[Saved entries]

------------------------------

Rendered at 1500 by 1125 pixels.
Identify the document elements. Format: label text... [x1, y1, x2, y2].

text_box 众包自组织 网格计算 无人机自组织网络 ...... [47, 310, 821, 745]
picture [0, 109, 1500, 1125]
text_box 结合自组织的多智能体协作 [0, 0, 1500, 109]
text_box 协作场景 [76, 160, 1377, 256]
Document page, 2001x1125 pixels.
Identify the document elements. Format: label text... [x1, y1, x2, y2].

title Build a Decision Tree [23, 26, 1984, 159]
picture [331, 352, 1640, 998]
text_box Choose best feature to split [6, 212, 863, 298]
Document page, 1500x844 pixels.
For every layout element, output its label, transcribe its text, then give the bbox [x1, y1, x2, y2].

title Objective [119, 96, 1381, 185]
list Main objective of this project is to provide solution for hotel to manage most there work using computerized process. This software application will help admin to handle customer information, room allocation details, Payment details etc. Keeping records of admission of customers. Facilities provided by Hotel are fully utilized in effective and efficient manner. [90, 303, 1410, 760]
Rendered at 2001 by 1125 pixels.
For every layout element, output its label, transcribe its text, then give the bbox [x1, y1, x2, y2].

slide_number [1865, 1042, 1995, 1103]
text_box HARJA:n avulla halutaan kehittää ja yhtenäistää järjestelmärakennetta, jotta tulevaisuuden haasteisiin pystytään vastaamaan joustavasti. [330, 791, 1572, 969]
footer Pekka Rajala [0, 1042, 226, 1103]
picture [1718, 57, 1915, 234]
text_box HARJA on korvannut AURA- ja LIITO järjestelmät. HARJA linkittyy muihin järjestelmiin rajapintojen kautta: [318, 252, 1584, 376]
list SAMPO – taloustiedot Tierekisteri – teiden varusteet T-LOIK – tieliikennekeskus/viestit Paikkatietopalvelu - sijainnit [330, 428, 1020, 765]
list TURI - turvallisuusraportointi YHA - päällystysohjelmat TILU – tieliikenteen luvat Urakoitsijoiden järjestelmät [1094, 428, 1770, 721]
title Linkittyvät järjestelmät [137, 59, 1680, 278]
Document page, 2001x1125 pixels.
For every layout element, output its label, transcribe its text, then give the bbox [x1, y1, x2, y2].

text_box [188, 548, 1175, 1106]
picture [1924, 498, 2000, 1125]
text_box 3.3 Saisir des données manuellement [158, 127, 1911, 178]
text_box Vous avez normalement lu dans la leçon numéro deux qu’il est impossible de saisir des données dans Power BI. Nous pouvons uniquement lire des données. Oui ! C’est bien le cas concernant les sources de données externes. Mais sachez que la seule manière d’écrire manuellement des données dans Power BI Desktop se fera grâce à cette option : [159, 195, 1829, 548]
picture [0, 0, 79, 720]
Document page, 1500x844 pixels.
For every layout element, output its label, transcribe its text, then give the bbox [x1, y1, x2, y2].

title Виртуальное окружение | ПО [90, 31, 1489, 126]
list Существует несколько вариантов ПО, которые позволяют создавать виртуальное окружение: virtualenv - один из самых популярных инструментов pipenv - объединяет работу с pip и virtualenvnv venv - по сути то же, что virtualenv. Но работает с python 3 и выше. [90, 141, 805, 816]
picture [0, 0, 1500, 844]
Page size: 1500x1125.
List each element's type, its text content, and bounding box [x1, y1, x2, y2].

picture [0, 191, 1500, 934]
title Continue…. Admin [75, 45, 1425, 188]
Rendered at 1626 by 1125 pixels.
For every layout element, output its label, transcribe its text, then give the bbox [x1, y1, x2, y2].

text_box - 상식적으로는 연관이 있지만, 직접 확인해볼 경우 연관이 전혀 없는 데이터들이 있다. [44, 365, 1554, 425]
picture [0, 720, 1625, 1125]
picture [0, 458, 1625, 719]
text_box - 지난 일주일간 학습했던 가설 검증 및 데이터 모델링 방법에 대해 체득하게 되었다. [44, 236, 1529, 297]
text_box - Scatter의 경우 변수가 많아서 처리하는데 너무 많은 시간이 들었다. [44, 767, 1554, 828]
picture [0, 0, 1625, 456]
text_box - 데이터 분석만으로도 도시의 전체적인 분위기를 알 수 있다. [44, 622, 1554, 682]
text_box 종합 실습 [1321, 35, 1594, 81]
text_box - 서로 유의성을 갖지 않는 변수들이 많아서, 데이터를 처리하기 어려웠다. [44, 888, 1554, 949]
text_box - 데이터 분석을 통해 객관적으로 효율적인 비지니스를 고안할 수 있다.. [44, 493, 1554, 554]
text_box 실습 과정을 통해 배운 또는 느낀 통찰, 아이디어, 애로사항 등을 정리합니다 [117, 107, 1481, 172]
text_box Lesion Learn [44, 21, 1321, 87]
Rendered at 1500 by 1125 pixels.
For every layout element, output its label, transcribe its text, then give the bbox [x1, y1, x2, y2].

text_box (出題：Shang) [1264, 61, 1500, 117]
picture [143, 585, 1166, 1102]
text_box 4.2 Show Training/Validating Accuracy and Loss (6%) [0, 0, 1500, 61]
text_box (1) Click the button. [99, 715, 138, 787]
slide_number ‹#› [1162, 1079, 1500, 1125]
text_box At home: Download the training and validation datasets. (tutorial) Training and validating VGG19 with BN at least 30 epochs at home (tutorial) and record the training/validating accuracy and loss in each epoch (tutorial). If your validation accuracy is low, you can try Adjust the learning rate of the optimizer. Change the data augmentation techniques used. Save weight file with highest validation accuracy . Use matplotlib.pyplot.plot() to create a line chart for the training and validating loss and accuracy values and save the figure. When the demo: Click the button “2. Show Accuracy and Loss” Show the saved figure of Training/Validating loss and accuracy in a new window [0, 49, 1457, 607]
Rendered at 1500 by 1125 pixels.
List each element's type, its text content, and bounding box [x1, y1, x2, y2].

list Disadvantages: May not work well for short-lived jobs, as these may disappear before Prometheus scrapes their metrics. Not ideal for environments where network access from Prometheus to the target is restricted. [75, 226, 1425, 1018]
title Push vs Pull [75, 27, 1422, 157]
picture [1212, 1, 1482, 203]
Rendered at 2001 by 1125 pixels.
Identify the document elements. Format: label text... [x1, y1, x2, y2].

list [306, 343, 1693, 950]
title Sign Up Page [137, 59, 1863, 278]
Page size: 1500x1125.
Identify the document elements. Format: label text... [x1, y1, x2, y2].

------------------------------

A word-for-word copy of all the entries is required.

Rendered at 1500 by 1125 pixels.
Identify the document elements. Format: label text... [x1, y1, x2, y2].

text_box 众包自组织 网格计算 无人机自组织网络 ...... [47, 310, 821, 745]
picture [0, 109, 1500, 1125]
text_box 结合自组织的多智能体协作 [0, 0, 1500, 109]
text_box 协作场景 [76, 160, 1377, 256]
Document page, 2001x1125 pixels.
Identify the document elements. Format: label text... [x1, y1, x2, y2].

title Build a Decision Tree [23, 26, 1984, 159]
picture [331, 352, 1640, 998]
text_box Choose best feature to split [6, 212, 863, 298]
Document page, 1500x844 pixels.
For every layout element, output its label, transcribe its text, then give the bbox [x1, y1, x2, y2].

title Objective [119, 96, 1381, 185]
list Main objective of this project is to provide solution for hotel to manage most there work using computerized process. This software application will help admin to handle customer information, room allocation details, Payment details etc. Keeping records of admission of customers. Facilities provided by Hotel are fully utilized in effective and efficient manner. [90, 303, 1410, 760]
Rendered at 2001 by 1125 pixels.
For every layout element, output its label, transcribe its text, then give the bbox [x1, y1, x2, y2].

slide_number [1865, 1042, 1995, 1103]
text_box HARJA:n avulla halutaan kehittää ja yhtenäistää järjestelmärakennetta, jotta tulevaisuuden haasteisiin pystytään vastaamaan joustavasti. [330, 791, 1572, 969]
footer Pekka Rajala [0, 1042, 226, 1103]
picture [1718, 57, 1915, 234]
text_box HARJA on korvannut AURA- ja LIITO järjestelmät. HARJA linkittyy muihin järjestelmiin rajapintojen kautta: [318, 252, 1584, 376]
list SAMPO – taloustiedot Tierekisteri – teiden varusteet T-LOIK – tieliikennekeskus/viestit Paikkatietopalvelu - sijainnit [330, 428, 1020, 765]
list TURI - turvallisuusraportointi YHA - päällystysohjelmat TILU – tieliikenteen luvat Urakoitsijoiden järjestelmät [1094, 428, 1770, 721]
title Linkittyvät järjestelmät [137, 59, 1680, 278]
Document page, 2001x1125 pixels.
For every layout element, output its label, transcribe its text, then give the bbox [x1, y1, x2, y2].

text_box [188, 548, 1175, 1106]
picture [1924, 498, 2000, 1125]
text_box 3.3 Saisir des données manuellement [158, 127, 1911, 178]
text_box Vous avez normalement lu dans la leçon numéro deux qu’il est impossible de saisir des données dans Power BI. Nous pouvons uniquement lire des données. Oui ! C’est bien le cas concernant les sources de données externes. Mais sachez que la seule manière d’écrire manuellement des données dans Power BI Desktop se fera grâce à cette option : [159, 195, 1829, 548]
picture [0, 0, 79, 720]
Document page, 1500x844 pixels.
For every layout element, output its label, transcribe its text, then give the bbox [x1, y1, x2, y2].

title Виртуальное окружение | ПО [90, 31, 1489, 126]
list Существует несколько вариантов ПО, которые позволяют создавать виртуальное окружение: virtualenv - один из самых популярных инструментов pipenv - объединяет работу с pip и virtualenvnv venv - по сути то же, что virtualenv. Но работает с python 3 и выше. [90, 141, 805, 816]
picture [0, 0, 1500, 844]
Page size: 1500x1125.
List each element's type, its text content, and bounding box [x1, y1, x2, y2].

picture [0, 191, 1500, 934]
title Continue…. Admin [75, 45, 1425, 188]
Rendered at 1626 by 1125 pixels.
For every layout element, output its label, transcribe its text, then give the bbox [x1, y1, x2, y2].

text_box - 상식적으로는 연관이 있지만, 직접 확인해볼 경우 연관이 전혀 없는 데이터들이 있다. [44, 365, 1554, 425]
picture [0, 720, 1625, 1125]
picture [0, 458, 1625, 719]
text_box - 지난 일주일간 학습했던 가설 검증 및 데이터 모델링 방법에 대해 체득하게 되었다. [44, 236, 1529, 297]
text_box - Scatter의 경우 변수가 많아서 처리하는데 너무 많은 시간이 들었다. [44, 767, 1554, 828]
picture [0, 0, 1625, 456]
text_box - 데이터 분석만으로도 도시의 전체적인 분위기를 알 수 있다. [44, 622, 1554, 682]
text_box 종합 실습 [1321, 35, 1594, 81]
text_box - 서로 유의성을 갖지 않는 변수들이 많아서, 데이터를 처리하기 어려웠다. [44, 888, 1554, 949]
text_box - 데이터 분석을 통해 객관적으로 효율적인 비지니스를 고안할 수 있다.. [44, 493, 1554, 554]
text_box 실습 과정을 통해 배운 또는 느낀 통찰, 아이디어, 애로사항 등을 정리합니다 [117, 107, 1481, 172]
text_box Lesion Learn [44, 21, 1321, 87]
Rendered at 1500 by 1125 pixels.
For every layout element, output its label, transcribe its text, then give the bbox [x1, y1, x2, y2].

text_box (出題：Shang) [1264, 61, 1500, 117]
picture [143, 585, 1166, 1102]
text_box 4.2 Show Training/Validating Accuracy and Loss (6%) [0, 0, 1500, 61]
text_box (1) Click the button. [99, 715, 138, 787]
slide_number ‹#› [1162, 1079, 1500, 1125]
text_box At home: Download the training and validation datasets. (tutorial) Training and validating VGG19 with BN at least 30 epochs at home (tutorial) and record the training/validating accuracy and loss in each epoch (tutorial). If your validation accuracy is low, you can try Adjust the learning rate of the optimizer. Change the data augmentation techniques used. Save weight file with highest validation accuracy . Use matplotlib.pyplot.plot() to create a line chart for the training and validating loss and accuracy values and save the figure. When the demo: Click the button “2. Show Accuracy and Loss” Show the saved figure of Training/Validating loss and accuracy in a new window [0, 49, 1457, 607]
Rendered at 1500 by 1125 pixels.
List each element's type, its text content, and bounding box [x1, y1, x2, y2].

list Disadvantages: May not work well for short-lived jobs, as these may disappear before Prometheus scrapes their metrics. Not ideal for environments where network access from Prometheus to the target is restricted. [75, 226, 1425, 1018]
title Push vs Pull [75, 27, 1422, 157]
picture [1212, 1, 1482, 203]
Rendered at 2001 by 1125 pixels.
Identify the document elements. Format: label text... [x1, y1, x2, y2].

list [306, 343, 1693, 950]
title Sign Up Page [137, 59, 1863, 278]
Page size: 1500x1125.
Identify the document elements. Format: label text... [x1, y1, x2, y2].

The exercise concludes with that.